-- Explore the material --
a) Please list every action the writer of the piece on vocal injury names as a way to seek support when the body or the heart is hurting.
b) Answer these questions from the piece on vocal injury:
(i) Who did the writer reach out to for help?
(ii) What kind of specialist was the appointment with?
(iii) What does the writer call singers and teachers?
c) Carry on the piece on vocal injury from its final sentence.

-- Text segment --
* * * * * * * * *

It wasn’t until a voice teaching colleague of mine shared about her voice therapy and scope experiences that I got the courage to get some help.  I reached out to my SLP contact Melanie Tapson, and within weeks I had an appointment with a laryngologist (this might sound like a long time, but often the waiting lists for these appointments can be MONTHS LONG).  I felt better immediately, just having shared about my troubles and had them normalized by compassionate, knowledgeable professionals.  


When my body is hurting, I seek support by getting a massage or reviewing my eating/sleeping habits.  When my heart is hurting, I reach out to trusted friends and loved ones for support and understanding.  I now know that there is no shame in having a vocal injury.  Singers and teachers are vocal athletes - we are using our voices every day in ways that are waaaay beyond the demands of daily conversation.  I’m talking about my experience now in the hopes that reading this might help someone reach out for support if and when they need to.

* * * * * * * * *

-- Data supplied --

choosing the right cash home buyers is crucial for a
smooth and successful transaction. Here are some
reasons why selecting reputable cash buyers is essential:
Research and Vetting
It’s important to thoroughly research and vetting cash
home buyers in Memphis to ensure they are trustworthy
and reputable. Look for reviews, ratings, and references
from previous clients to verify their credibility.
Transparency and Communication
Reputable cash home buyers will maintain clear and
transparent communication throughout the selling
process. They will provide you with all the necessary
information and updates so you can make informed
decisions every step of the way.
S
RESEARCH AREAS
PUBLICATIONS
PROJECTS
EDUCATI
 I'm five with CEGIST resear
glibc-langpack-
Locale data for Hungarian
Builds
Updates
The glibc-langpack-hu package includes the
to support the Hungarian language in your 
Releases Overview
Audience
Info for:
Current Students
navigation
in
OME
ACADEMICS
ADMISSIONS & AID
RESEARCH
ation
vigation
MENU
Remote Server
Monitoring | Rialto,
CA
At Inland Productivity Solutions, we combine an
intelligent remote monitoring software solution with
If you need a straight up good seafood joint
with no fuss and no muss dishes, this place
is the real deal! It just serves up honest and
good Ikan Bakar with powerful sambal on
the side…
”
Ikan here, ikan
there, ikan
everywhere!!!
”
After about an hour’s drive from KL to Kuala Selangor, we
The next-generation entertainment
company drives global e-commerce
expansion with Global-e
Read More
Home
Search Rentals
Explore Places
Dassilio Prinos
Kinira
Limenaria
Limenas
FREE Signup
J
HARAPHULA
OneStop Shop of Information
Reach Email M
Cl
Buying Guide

* * * * * * * * *

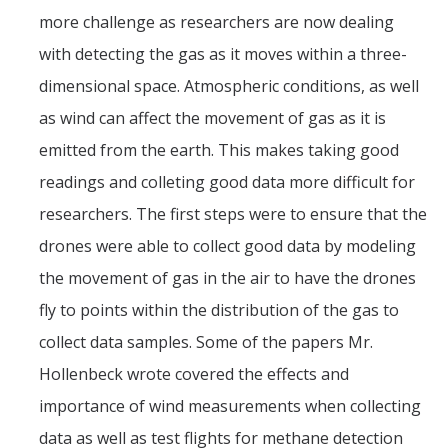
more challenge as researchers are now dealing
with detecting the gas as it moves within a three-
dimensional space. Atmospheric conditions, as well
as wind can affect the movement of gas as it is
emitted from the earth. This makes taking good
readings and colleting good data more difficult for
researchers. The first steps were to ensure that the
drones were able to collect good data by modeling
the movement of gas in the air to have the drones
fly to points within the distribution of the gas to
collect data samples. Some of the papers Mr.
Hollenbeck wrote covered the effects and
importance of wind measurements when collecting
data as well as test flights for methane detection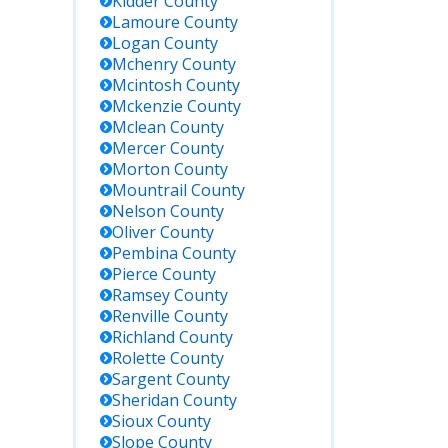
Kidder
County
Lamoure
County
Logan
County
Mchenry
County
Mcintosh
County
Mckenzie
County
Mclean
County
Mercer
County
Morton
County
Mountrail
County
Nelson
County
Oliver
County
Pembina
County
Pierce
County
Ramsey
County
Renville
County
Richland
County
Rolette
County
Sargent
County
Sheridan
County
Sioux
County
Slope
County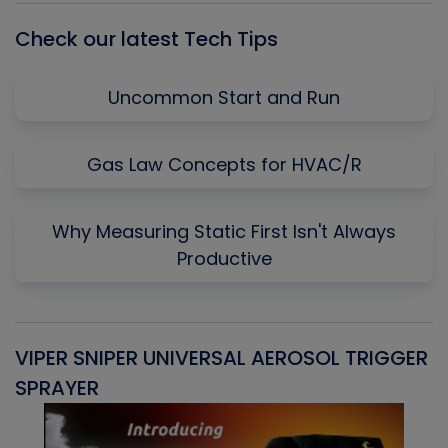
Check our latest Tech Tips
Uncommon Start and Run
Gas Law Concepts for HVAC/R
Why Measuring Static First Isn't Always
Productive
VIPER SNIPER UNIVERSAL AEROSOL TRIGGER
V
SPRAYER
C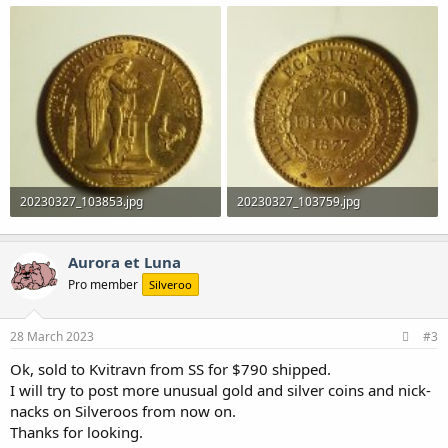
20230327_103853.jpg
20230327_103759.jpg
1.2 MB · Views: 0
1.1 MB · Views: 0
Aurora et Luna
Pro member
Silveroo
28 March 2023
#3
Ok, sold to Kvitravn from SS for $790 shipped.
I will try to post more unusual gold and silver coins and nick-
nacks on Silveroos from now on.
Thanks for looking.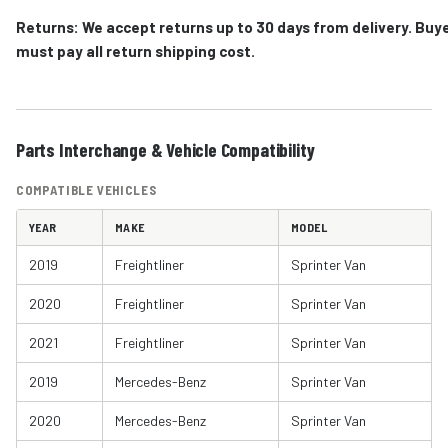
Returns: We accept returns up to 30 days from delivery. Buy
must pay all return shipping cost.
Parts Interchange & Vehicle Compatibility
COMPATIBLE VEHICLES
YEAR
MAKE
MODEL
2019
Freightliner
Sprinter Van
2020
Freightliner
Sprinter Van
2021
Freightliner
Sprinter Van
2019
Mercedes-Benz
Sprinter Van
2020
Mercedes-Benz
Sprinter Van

* * * * * * * * *

-- Responses by task --
a)
- Getting a massage
- Reviewing eating/sleeping habits
- Reaching out to trusted friends and loved ones

b)
(i) The writer's SLP contact, Melanie Tapson
(ii) A laryngologist
(iii) Vocal athletes

c)
IT TAKES A VILLAGE


I wholeheartedly believe that everyone needs a support team.  Human beings need community.  We need each other to thrive and belong and be our whole selves.  We need to lean on others, and we equally need to be leaned ON.  We need both an Inner Circle of Awesome and a Supportive Community of Awesome, the makeup of which will be different for everyone. 


My Inner Circle of Awesome includes trusted friends, loved ones, and like-hearted fellows with whom I share my highs and lows.  I have a carefully-chosen inner circle of folks who I know will listen and share their experience.  These people simply sit with me, whether I’m in a hole or on a mountain, without trying to fix or change me.  I also have an extended network of body workers, massage therapists, chiropractors, voice teachers, acting coaches, bloggers, therapists, and colleagues that make up my Supportive Community of Awesome.  


As soon as I knew when my scope appointment would be (in my case, the DAY OF because there’d been a last minute cancellation!), I rallied my troupes.  I sent texts to my people, knowing that just reaching out to them would calm my nerves, even if they didn’t write me back (spoiler: they wrote back IMMEDIATELY with support and high fives).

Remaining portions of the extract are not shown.